Start of PASSAGE TO READ
Tamari is a type of Japanese soy sauce, and this yummy seasoning is used to add a rich, umami flavor to various dishes. If you don’t have this specialty ingredient, check out our comprehensive list of Tamari substitutes, and don’t give up on that recipe!
You can find tamari in the Asian or natural foods section of grocery stores, in health food stores, specialty stores, local food markets, and online.
If you run out of tamari or you can’t find it in nearby stores, these alternatives will let you cook practically any dish that calls for it, so keep reading!
What Is Tamari?
Tamari is a type of soy sauce made in Japan from the liquid that forms around miso (fermented soybean paste).
This Japanese condiment is made only from water, soybeans, and salt, and unlike soy sauce, it contains no wheat. That means it’s gluten-free, so it’s safe for those allergic to this ingredient.
Miso paste has a deep umami flavor, and tamari inherits it, which is why it’s considered more potent than classic soy sauce.
Since they have resembling flavors, tamari is often used as a soy sauce substitute.
What Does Tamari Taste Like?
Both tamari and soy sauce share the umami flavor. Tamari is more intense, has a slightly thicker consistency, and is less salty than soy sauce.
Because of the reduced salt content, tamari lets you better taste the complex flavor of fermented soybeans.
Tamari’s flavor is smooth, and savory, and goes well with a variety of meat-based and vegetarian dishes.
15 Best Tamari Substitutes
Before you decide to give up on the recipe you wanted to make, check out these 14 alternatives for tamari. Chances are, at least one of them is already in your pantry!
End of PASSAGE TO READ
Start of DATA LISTING
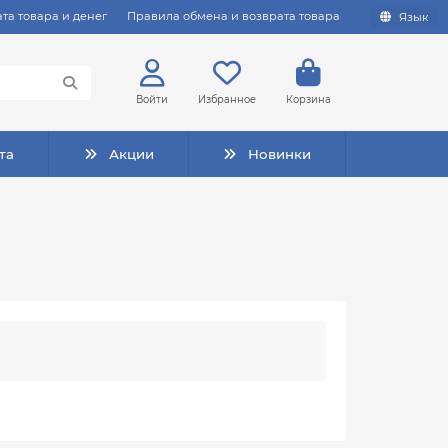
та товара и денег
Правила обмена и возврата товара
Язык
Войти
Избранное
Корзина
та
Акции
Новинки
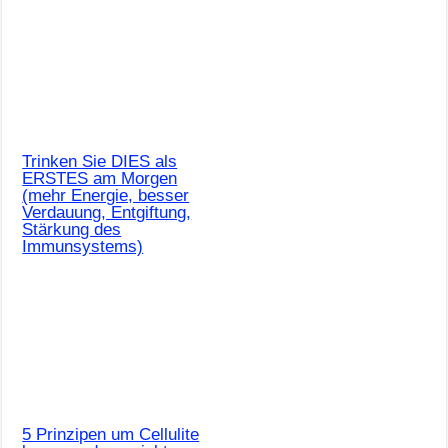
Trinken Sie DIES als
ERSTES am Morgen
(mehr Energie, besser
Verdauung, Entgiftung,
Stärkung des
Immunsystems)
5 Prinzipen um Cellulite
End of DATA LISTING
Start of DATA LISTING
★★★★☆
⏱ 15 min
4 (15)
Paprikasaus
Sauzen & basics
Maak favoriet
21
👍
End of DATA LISTING
## DIRECTIONS:
1. Answer these questions from the tamari article:
(a) Which three ingredients is tamari made from?
(b) Is tamari more salty or less salty than soy sauce?
(c) Tamari is made from the liquid that forms around what?
2. Continue the tamari article from where it stops.
The lines in these stored entries aren't needed for anything here.

## EXPECTED RESPONSES:
1.
(a) Water, soybeans, and salt.
(b) Less salty.
(c) Miso (fermented soybean paste).

2.
|Substitute||Ratio (Substitute: Tamari)||Notes|
|Soy Sauce||1:1||If the recipe also calls for salt, you might need to use less.|
|Mushroom Soy Sauce||1:2||–|
|Miso Paste||1 tablespoon tamari = 1 teaspoon miso paste + 2 teaspoons water||–|
|Anchovies||1:1||Chop them finely, turn them into a paste, or use storebought anchovies paste.|
|Umeboshi Vinegar||1:3||Add more if needed.|
|Maggi Seasoning||1:3||Add more if needed.|
|Balsamic Vinegar||1:1||You might need to add a little salt and/or sugar to your dish|
|Salt||Add to taste.||–|
We already discussed above how tamari is often used as a soy sauce substitute. It goes the other way too!
Compared to tamari, soy sauce is saltier, a bit thinner, and also contains gluten, because wheat is one of the ingredients used to make it.
You can use soy sauce as a substitute for tamari in a 1:1 ratio. Because it’s saltier than tamari, use your best judgment if the recipe also calls for salt.
Mushroom Soy Sauce
Mushroom soy sauce is soy sauce with added black mushrooms. The flavor is slightly different and it’s a bit thicker than regular soy sauce but it can replace tamari in various dishes.
The substitution ratio is 1:2, and this means you will need 1/2 tablespoon of mushroom soy sauce to substitute 1 tablespoon of tamari.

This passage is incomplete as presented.